Saved entries
#####
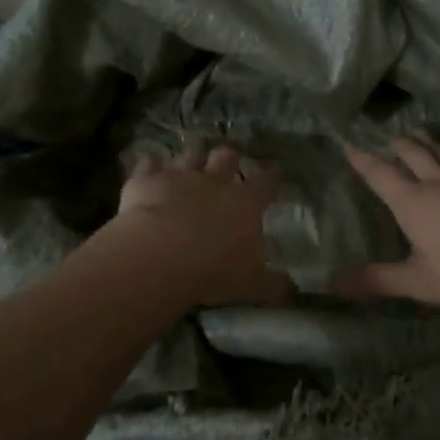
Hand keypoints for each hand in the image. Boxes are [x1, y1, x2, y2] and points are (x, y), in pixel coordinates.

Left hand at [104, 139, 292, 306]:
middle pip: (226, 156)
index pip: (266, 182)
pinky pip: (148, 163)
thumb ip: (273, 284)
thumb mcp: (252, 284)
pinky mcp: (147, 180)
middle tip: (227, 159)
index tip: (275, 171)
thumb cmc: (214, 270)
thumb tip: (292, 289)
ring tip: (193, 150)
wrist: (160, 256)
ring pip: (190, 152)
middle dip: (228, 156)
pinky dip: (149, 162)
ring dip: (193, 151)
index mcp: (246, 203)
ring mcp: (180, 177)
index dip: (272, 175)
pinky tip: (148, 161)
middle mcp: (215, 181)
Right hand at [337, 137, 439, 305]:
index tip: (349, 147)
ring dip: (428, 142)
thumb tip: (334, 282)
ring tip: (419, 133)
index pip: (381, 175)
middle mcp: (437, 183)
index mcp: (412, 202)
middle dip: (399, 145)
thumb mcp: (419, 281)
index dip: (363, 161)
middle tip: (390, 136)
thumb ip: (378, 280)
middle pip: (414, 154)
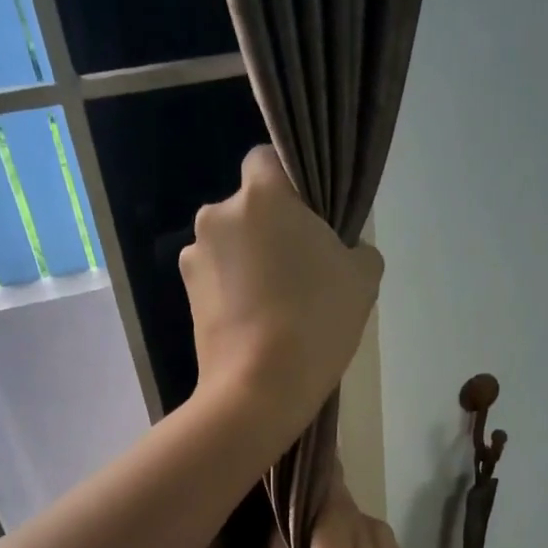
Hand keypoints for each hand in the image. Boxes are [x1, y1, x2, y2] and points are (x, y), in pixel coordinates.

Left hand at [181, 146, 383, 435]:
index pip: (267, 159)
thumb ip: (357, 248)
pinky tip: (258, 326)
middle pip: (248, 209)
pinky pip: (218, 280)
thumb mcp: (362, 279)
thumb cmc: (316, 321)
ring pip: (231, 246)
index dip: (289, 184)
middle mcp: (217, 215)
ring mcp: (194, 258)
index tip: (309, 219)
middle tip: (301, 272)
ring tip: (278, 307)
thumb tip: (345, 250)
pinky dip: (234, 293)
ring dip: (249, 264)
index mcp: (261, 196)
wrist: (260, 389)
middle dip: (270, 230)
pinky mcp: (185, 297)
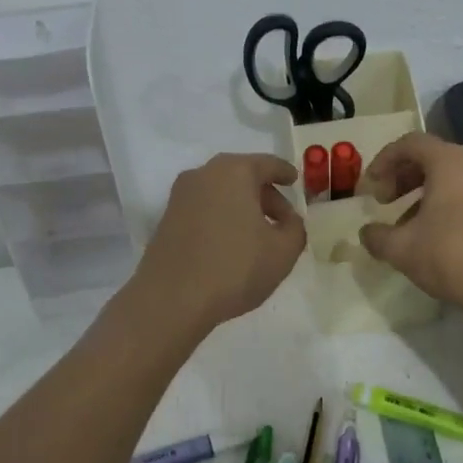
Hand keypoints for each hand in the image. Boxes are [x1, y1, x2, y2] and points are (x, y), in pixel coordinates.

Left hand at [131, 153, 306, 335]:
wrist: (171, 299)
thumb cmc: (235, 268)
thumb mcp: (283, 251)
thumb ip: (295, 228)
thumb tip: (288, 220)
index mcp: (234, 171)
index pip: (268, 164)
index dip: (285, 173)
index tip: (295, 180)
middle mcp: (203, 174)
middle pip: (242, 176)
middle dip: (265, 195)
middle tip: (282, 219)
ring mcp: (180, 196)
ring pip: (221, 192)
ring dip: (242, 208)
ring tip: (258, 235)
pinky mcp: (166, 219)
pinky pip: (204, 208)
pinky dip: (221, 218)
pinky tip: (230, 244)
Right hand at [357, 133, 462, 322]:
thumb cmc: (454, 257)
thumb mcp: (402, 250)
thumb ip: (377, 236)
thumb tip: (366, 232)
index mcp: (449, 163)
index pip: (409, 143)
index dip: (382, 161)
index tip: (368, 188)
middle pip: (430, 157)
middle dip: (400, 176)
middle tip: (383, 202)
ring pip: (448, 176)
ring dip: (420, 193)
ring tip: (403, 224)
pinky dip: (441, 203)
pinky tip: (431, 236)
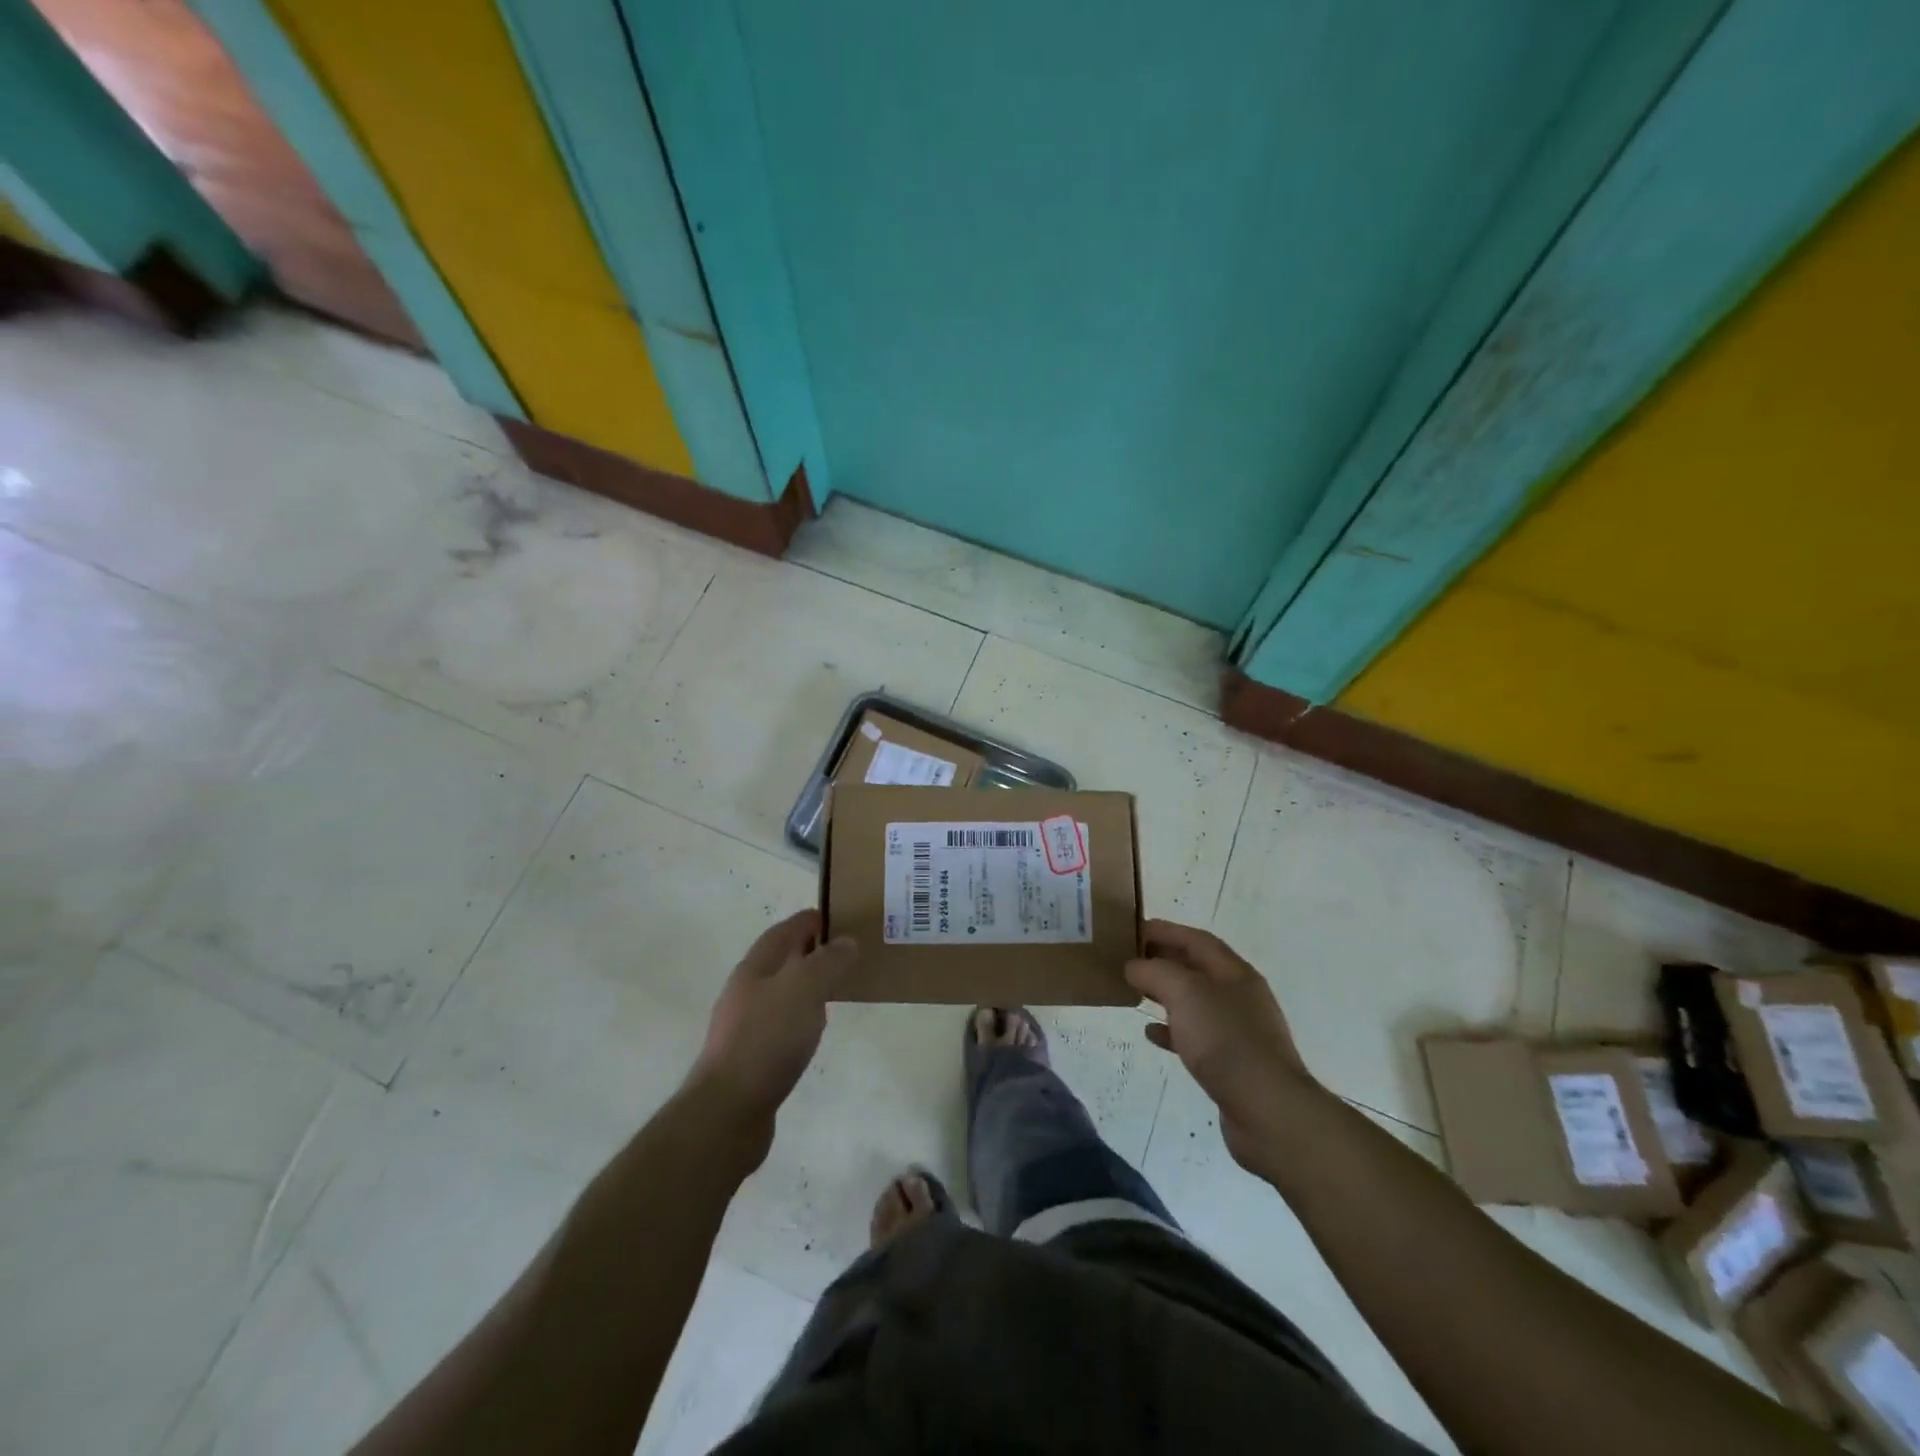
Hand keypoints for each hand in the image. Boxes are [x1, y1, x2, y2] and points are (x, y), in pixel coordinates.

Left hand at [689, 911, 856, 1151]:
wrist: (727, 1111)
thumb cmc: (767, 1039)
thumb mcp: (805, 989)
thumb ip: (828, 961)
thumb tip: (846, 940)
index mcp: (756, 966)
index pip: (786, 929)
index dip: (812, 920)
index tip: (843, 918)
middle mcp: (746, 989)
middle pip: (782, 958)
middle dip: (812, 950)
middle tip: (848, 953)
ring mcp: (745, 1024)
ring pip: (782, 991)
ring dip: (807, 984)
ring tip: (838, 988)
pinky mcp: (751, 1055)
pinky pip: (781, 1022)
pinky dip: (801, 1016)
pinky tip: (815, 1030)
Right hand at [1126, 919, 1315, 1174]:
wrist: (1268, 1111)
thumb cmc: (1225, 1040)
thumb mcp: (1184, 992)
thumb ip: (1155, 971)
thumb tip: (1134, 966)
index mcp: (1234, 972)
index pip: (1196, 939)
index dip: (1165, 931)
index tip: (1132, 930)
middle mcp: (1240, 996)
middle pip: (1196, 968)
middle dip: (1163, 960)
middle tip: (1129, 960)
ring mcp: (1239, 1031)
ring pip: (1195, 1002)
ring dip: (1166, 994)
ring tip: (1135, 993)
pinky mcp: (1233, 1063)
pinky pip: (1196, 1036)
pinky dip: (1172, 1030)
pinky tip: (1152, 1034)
#####
# What needs to be done
Once the line that contains "index tip: (1132, 930)" is found, please give it again exactly, along with each line that comes after it, through the last line of the entries.

# Reply to the task
index tip: (1132, 930)
middle mcp: (1240, 996)
middle pip: (1196, 968)
middle dip: (1163, 960)
middle tip: (1129, 960)
ring mcp: (1239, 1031)
ring pip: (1195, 1002)
ring dip: (1166, 994)
ring tip: (1135, 993)
pinky mcp: (1233, 1063)
pinky pip: (1196, 1036)
pinky dip: (1172, 1030)
pinky tip: (1152, 1034)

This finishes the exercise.